Tuesday, May 18, 2010

free range


I've been scavenging lately through Indian biologist Sunil Kumar (S. K.) Pal's decade-plus research on free-ranging dogs in Katwa, West Bengal (you'll need institutional subscription to access most of these titles, sorry...) The statistics in these articles frankly hurt my poor little humanist brain a bit - nevertheless I'm learning lots about filiative and affiliative behavior among these hard-scrabble creatures. Maybe I'm delusional, but behind the ='s and %'s I think there's a certain stark poetry in narrative passages like this:
Of all pups (N = 35), only 13 survived to the age of 3 months showing 63% pup mortality. Of all pup deaths (N = 22) recorded in the study, 2 (9%) were due to adverse weather, 5 (23%) from various diseases, 4 (18%) from collisions with automobiles, 2 (9%) from predation by adult dogs, 3 (14%) from malnutrition (interviews with area residents), and 6 (27%) deaths were caused due to removal of pups as pets by the children particularly of the lower-class section.
- "Parental care in free-ranging dogs, Canis familiaris,"
Applied Animal Behaviour Science
90 (2005)
Charles Darwin thought that domesticated species in non-Western, non-industrialized societies were more likely to have to fend for themselves, find their own food in the lean seasons, etc.

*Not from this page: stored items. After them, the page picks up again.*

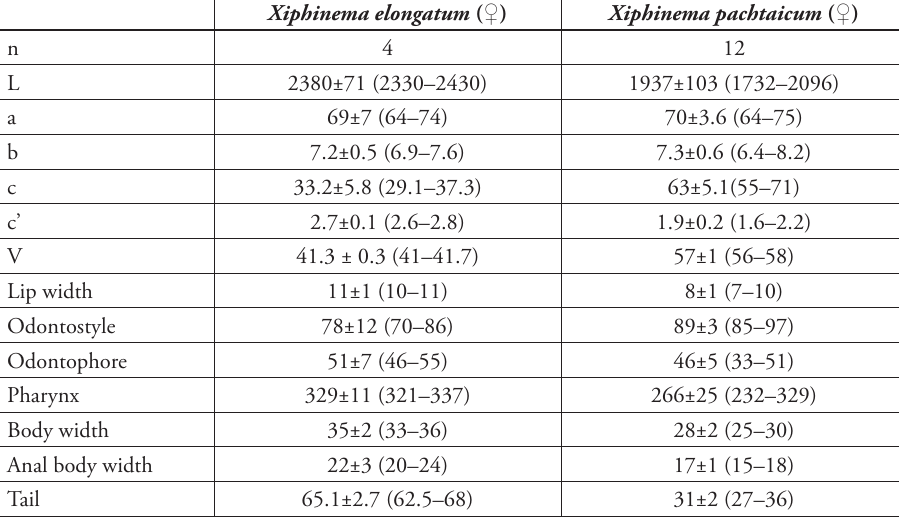
Table 2. Morphometric measurements of Xiphinema elongatum and Xiphinema pachtaicum. All measure- ments are in μ m, measurements presented as mean ± standard deviation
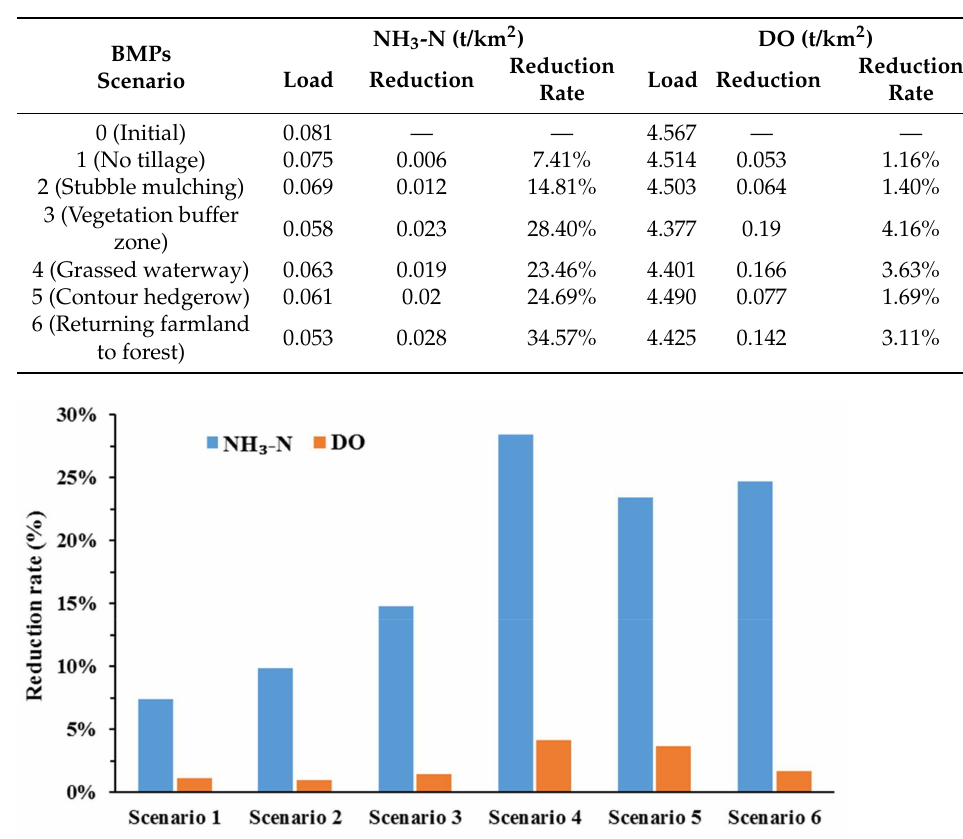
Table 8. The rates of NH 3 -N and DO reductions by implementing BMPs in different scenarios.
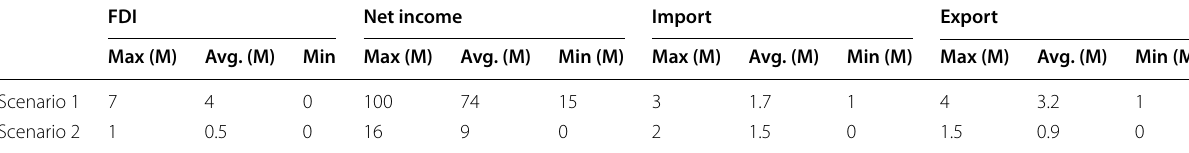
Table 2 Simulation results of scenario analysis based on the 95% confidence interval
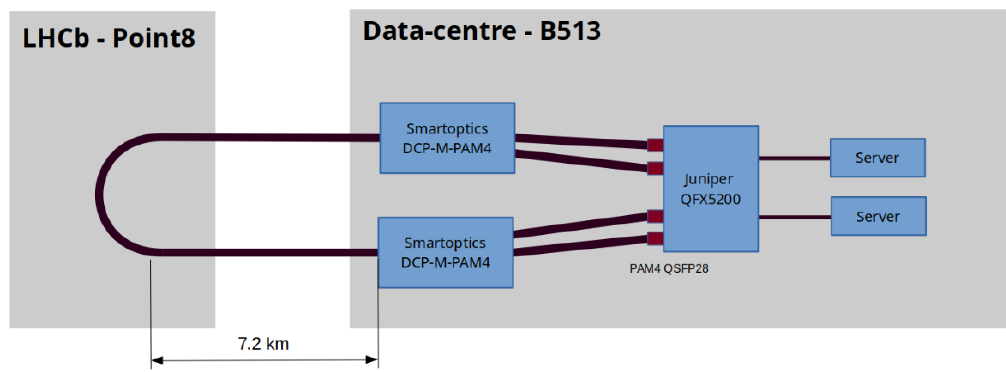
Figure 7. DWDM PAM-4 test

As such, they were subject to greater pressures of natural selection than their European counterparts, who were shaped primarily by human-orchestrated artificial selection, by "man's wants and fancies." I'm struck by how "natural" and "artificial" dangers commingle in Pal's account of pup death - how dog life is imperiled by human technology (automobiles) and human desire (pet-seeking children) alike.

* image from Are you a Pariah Dog fan?